One might think Jonathan Harvey's age and stature would see him well represented in terms of CD releases. This is surprisingly not the case, however: there are relatively few recordings available of his major works, with some of those that were previously released having been deleted.
This release on Neos, then, of Harvey's music for piano and flute and piano, is a welcome one. Following upon the excellent Aeon disc from earlier this year of Harvey's string quartets, it suggests a renewed focus on the English composer's works, and an acknowledgment of his achievements to date.
The works presented here go back to Four Images After Yeats, written in 1969 while Harvey was still a student of Milton Babbit, and up to as recent as Tombeau de Messiaen from 2004 (which had a performance at the Proms last year). The listener in this manner is given a good overview of Harvey's style, from the early serialist influence to the later trademark masterful integration of electronics with acoustic instruments. Common to all the works is an impulse towards the lyrical accompanied by an expert sense of phrase.
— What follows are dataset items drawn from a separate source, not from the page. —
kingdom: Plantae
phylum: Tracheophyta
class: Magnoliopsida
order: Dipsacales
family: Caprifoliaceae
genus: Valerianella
The first two works are for flute and piano. Nataraja, from 1983, opens the disc in sprightly fashion. Lyrical passages on flute alternate with darting and rough-edged dual lines, building a dramatic interaction before some homophony calms the music down. Some passages, with repeated oblique motifs building up, bring to mind Messiaen's birdsong. These passages of calm establish themselves out of the tumult that precedes them, before then sinking back into that tumult again. In this way a playful mood is mixed with an ominous darker tone, a dualism that charts the eponymous god's dance of necessary creation and inevitable destruction.
Run Before Lightning is not so directly spiritual as the preceding work but captures the dramatic scenario of the title. The proximity of the flute to the breath of life for Harvey always suggests the human voice. The writing for flute and piano is again outstanding in the balance it displays, each instrument enwrapped in the other while still given plenty of space, the counterpoint well developed and clear to follow throughout. Time is stretched and cut, dealt with as subject to the trail taken by the music. Such warping of time suggests the formative influence of Stockhausen on Harvey's compositional approach; and nonetheless, the phrasing always has flow and sounds natural.
Tombeau de Messiaen pits solo piano alongside a ghostly electronic piano double on tape. This second, absent piano is modulated digitally into microtonal areas inaccessible to its live partner, by way of an augmentation of the series of overtones. Polyphony of equal-tempered lines with microtonal ones disorientates and decentres the sound-world of the work, the live and the digital swimming in and out of each other. The mood, appropriate to the subject matter, is more subdued here than in the previous two works. Large chords, linked by a meek and plodding high register melodic line, gradually lead to the work's denouement in scattershot, bell-like harmonies, speeding up until halted by a tombstone-like final cut-off on the live piano, the spectral twin having dissipated into the aether.
The following four works are brief, each under three minutes and each of incidental character. The cumulative effect, though, creates a good balance for the disc as a whole. Vers alternates two contrasting musical ideas before splicing them together. ff, as the title indicates, is loud, experimenting with a quasi-modal melody in the left hand accompanied by clusters in a very high register in the right, acting somewhat as overtones to the lower notes (something also found in Messiaen's work). Homage to Cage, à Chopin (und Ligeti ist auch dabei) sees a breakneck, motoric line pulsating around the breadth of the prepared piano, like blood around a circulatory system, with an electronic accompaniment completing the playful manner suggested by the title. Blink and you'll miss Haiku: a seventeen-note scale, played rapidly, lingers on as a chord; and that's the piece, all nineteen seconds of it.
Closing the disc is Four Images After Yeats. This was Harvey's first work for solo piano, and one in which the Irish poet's occult concerns cross over with Harvey's own. The sound landscape here is pointillist, influenced by the post-serial context. The first piece has an almost lilting melody accompanied by sporadic, ametric figurations around the upper register. This and the following two movements are brief, with the final movement, 'Purgatory', much longer and holding most of the work's weight. Quotations from composers past – Mozart, Bach, Liszt, Scriabin – drift in and out of a heavy, brooding atonal atmosphere, creating an unsettling and tense feeling. It is a feeling perhaps delirious in effect, as the previous literature of the instrument reels by in chronological order. This ritual of music tradition makes a good close to the disc.
This release recommended to anyone with an interest in Harvey's music or contemporary British music in general. It boasts fine performances by Florian Hoelscher on piano and Pirmin Grehl on flute, injecting the tough scores with quickness.